McAfee's big push of late has been security for smartphones, including the iPhone and Android-based devices, whether in the hands of the consumer or the business person.

To that end, McAfee recently acquired mobile-device management vendor Trust Digital, used in the enterprise, and Singapore-based tenCube in the consumer area. Symantec's approach so far has been to develop software in-house, including its Mobile Management product introduced last November, according to Khoi Nguyen, group product manager in Symantec's mobile security group.

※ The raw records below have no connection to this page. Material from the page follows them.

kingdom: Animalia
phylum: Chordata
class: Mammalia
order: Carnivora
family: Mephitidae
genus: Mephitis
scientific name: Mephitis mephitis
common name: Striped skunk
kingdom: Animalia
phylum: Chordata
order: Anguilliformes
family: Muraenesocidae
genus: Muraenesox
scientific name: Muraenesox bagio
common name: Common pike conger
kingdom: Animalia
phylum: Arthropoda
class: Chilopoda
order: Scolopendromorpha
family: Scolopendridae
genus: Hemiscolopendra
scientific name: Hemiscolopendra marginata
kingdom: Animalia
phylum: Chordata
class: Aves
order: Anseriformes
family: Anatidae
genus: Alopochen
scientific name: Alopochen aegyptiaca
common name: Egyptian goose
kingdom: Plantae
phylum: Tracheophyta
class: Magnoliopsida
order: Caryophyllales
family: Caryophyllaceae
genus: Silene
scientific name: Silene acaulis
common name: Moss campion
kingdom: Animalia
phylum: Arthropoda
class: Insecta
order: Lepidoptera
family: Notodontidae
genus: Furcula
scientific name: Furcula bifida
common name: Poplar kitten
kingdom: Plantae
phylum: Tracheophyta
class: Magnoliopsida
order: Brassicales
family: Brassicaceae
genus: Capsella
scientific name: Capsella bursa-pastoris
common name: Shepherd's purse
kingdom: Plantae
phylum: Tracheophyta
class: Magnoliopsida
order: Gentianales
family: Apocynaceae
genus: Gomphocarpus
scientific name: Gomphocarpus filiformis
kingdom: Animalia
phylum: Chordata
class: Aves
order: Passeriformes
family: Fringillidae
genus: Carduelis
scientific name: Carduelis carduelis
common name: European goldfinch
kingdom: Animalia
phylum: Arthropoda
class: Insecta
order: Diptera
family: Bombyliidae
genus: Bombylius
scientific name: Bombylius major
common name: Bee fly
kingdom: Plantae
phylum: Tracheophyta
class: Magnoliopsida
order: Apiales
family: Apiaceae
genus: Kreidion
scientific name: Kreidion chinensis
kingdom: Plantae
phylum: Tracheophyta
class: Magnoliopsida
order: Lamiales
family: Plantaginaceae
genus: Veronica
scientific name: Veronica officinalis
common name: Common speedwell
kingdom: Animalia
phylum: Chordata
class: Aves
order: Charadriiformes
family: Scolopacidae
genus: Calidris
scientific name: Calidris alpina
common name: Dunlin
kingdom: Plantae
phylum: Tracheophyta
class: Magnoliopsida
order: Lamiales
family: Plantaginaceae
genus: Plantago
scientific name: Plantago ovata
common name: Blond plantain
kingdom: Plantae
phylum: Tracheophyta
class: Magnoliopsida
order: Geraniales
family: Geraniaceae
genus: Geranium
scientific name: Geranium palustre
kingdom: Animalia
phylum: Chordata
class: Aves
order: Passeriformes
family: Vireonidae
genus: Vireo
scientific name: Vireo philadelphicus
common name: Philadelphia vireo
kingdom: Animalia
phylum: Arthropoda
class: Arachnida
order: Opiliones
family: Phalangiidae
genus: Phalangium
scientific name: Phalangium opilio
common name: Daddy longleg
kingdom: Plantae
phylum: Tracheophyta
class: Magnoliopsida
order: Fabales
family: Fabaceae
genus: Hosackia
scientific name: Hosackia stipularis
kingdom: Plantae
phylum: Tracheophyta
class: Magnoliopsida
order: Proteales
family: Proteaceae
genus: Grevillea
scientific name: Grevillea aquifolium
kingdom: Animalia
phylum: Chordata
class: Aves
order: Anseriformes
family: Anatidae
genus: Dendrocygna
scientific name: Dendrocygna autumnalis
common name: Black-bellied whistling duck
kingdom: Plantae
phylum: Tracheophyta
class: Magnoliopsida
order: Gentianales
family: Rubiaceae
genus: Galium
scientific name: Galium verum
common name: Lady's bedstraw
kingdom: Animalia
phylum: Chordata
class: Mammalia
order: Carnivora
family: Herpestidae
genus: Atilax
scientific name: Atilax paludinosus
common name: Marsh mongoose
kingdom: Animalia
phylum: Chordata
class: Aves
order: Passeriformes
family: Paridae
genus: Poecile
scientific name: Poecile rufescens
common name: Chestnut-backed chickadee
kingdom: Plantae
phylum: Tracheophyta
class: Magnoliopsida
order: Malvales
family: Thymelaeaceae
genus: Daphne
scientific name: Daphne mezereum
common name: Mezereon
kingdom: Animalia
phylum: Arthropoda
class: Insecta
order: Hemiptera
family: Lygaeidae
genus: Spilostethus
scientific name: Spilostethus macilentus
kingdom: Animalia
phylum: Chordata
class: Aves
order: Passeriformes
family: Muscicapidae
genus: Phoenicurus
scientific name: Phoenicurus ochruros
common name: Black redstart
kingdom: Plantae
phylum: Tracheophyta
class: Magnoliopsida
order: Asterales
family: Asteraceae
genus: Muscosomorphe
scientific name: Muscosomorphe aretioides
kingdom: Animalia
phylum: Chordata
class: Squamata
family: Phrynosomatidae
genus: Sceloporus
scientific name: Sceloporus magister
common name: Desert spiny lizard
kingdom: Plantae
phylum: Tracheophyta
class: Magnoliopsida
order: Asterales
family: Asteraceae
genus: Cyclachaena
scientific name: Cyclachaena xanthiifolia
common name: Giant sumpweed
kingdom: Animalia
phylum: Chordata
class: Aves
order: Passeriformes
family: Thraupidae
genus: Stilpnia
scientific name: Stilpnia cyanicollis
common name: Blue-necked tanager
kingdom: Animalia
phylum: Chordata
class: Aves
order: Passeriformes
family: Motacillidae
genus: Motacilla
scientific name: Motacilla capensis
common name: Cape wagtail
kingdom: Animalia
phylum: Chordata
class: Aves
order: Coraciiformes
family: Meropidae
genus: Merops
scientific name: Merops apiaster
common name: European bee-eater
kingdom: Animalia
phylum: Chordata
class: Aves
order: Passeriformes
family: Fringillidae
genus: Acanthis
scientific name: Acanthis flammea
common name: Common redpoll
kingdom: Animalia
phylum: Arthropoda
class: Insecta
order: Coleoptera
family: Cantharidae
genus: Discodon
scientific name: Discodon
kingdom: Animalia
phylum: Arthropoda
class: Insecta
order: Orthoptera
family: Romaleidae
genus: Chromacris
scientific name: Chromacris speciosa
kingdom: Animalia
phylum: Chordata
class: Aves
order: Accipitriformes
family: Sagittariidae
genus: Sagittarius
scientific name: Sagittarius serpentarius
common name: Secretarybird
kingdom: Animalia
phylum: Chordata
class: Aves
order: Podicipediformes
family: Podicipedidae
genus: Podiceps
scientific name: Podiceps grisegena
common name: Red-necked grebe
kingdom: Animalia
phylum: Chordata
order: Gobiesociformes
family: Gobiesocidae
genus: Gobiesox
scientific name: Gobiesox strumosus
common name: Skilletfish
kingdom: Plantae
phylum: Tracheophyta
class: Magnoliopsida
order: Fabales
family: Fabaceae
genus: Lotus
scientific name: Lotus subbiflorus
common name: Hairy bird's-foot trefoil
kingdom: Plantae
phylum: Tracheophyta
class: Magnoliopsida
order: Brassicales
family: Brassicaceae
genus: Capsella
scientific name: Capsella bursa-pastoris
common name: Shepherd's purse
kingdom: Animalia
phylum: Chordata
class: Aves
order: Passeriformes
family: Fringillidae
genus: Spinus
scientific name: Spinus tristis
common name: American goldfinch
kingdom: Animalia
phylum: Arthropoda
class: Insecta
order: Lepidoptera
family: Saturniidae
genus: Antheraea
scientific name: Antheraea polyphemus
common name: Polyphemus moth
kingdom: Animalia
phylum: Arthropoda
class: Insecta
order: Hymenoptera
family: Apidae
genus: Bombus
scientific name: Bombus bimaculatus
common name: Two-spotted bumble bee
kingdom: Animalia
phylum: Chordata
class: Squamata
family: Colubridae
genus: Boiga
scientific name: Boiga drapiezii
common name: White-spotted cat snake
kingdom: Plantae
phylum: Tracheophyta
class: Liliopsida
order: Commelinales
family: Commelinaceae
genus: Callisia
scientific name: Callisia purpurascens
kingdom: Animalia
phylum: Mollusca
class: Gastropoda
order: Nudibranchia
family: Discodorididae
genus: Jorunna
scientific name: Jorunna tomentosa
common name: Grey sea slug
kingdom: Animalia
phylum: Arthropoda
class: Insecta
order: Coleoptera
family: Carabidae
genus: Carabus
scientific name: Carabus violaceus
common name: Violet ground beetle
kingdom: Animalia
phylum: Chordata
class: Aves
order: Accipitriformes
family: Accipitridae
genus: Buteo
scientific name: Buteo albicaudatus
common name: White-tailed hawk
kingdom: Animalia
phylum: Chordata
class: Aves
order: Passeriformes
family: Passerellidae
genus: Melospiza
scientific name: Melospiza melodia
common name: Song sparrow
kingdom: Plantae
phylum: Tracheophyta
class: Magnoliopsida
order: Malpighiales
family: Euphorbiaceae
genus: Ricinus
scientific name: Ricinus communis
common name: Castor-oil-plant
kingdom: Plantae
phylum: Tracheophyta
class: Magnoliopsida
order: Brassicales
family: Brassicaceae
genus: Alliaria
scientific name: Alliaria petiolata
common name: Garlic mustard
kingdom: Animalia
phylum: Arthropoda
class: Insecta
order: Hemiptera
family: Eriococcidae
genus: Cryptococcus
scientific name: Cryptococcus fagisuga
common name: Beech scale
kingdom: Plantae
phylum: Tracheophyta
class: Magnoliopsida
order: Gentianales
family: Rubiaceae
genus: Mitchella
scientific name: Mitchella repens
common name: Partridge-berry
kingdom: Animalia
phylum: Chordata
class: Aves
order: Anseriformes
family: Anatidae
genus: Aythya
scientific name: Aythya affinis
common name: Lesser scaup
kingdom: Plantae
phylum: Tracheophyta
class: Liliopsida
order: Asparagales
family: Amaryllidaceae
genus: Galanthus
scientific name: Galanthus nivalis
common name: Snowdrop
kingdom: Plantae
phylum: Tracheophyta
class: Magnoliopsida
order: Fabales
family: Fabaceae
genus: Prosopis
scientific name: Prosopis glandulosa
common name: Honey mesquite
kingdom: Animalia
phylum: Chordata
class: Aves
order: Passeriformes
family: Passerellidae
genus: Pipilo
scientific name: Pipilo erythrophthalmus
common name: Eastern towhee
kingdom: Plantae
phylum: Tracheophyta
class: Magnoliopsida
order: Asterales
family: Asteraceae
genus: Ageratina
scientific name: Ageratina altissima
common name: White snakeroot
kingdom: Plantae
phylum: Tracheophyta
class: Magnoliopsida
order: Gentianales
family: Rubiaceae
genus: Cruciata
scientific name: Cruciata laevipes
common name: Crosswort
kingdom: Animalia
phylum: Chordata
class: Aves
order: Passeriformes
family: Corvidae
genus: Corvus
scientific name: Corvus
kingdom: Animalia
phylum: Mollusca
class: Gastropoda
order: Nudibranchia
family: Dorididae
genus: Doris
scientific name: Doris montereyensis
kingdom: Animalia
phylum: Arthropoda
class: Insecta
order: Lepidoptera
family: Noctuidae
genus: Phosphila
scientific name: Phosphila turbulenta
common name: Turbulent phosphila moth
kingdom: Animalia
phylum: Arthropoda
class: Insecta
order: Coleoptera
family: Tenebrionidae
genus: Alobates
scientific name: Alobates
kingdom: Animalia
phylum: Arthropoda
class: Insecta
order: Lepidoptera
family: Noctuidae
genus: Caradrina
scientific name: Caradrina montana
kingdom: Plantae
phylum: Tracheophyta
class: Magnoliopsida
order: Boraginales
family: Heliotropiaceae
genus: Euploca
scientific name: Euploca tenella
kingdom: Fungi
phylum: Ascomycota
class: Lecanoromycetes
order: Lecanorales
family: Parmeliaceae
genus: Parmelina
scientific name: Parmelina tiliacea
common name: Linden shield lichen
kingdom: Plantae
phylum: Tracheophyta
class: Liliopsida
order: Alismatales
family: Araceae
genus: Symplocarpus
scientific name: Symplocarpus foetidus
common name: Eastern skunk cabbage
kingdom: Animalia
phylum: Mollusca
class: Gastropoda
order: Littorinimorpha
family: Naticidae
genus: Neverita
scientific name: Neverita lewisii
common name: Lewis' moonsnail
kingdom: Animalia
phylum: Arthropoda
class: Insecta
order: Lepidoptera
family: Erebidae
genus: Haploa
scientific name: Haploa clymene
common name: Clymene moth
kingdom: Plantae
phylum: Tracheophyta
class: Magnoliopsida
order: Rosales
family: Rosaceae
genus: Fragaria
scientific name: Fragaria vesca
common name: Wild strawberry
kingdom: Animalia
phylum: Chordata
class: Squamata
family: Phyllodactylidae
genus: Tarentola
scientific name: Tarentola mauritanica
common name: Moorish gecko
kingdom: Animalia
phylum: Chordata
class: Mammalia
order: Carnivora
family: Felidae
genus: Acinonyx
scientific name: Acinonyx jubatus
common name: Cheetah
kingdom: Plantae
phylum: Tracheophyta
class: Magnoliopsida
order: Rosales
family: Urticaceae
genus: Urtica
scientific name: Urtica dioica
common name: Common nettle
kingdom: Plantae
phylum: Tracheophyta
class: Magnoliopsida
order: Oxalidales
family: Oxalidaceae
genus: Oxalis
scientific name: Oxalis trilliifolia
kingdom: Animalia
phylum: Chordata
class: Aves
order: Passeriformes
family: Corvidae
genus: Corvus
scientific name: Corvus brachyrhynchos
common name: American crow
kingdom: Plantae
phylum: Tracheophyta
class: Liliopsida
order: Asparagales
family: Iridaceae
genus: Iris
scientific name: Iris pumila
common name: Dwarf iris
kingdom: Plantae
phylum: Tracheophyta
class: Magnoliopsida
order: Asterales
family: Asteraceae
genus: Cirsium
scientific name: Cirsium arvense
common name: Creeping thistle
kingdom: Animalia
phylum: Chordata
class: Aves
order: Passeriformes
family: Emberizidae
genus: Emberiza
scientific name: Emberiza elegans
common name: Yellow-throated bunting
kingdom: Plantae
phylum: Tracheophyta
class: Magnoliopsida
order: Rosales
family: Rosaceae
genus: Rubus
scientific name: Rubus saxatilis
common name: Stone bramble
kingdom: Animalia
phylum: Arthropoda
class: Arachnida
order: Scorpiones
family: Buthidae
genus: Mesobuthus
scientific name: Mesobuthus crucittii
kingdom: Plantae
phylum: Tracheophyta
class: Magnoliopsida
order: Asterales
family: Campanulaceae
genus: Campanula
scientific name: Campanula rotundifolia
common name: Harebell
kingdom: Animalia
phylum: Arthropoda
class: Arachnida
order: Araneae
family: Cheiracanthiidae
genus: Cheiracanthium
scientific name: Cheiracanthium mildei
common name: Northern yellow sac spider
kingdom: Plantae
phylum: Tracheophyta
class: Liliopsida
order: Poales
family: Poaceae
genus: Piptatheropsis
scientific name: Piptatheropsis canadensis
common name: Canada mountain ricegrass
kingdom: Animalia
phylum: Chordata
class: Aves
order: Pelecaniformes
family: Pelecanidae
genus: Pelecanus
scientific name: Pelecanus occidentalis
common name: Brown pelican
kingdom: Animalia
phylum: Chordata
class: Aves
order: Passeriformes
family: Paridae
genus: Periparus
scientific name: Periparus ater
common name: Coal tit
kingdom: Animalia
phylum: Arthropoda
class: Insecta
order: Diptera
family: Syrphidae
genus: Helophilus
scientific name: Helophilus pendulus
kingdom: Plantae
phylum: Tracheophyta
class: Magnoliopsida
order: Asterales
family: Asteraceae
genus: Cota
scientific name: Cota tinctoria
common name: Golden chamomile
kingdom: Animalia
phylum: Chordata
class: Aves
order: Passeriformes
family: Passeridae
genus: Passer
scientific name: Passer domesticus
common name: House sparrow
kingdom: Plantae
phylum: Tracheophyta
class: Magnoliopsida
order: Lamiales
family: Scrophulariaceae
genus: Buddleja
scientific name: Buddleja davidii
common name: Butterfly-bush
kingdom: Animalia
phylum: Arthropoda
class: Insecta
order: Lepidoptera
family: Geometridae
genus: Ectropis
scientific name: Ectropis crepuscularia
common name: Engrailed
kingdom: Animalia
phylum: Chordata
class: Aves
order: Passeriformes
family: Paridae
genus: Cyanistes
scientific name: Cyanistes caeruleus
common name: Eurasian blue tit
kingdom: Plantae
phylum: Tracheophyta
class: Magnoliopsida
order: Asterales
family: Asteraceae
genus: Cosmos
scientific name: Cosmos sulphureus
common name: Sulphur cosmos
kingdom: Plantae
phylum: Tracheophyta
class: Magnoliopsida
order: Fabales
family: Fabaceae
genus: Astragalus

McAfee's recent acquisitions are seen as being a good fit with Intel's visions of securing all Internet-connected devices -- the 5 billionth of which this month is expected to be plugged in, according to IMS Research. Those deals, and Intel's proposed buyout of McAfee, also would seem to fit with Intel's acquisition last summer of Wind River, a maker of embedded technologies used in mobile devices. Otellini says that the McAfee buyout supports Intel's contention that security, along with Internet connectivity and energy efficiency, are the three most important pillars of computing today.

IDG News Service contributed to this story.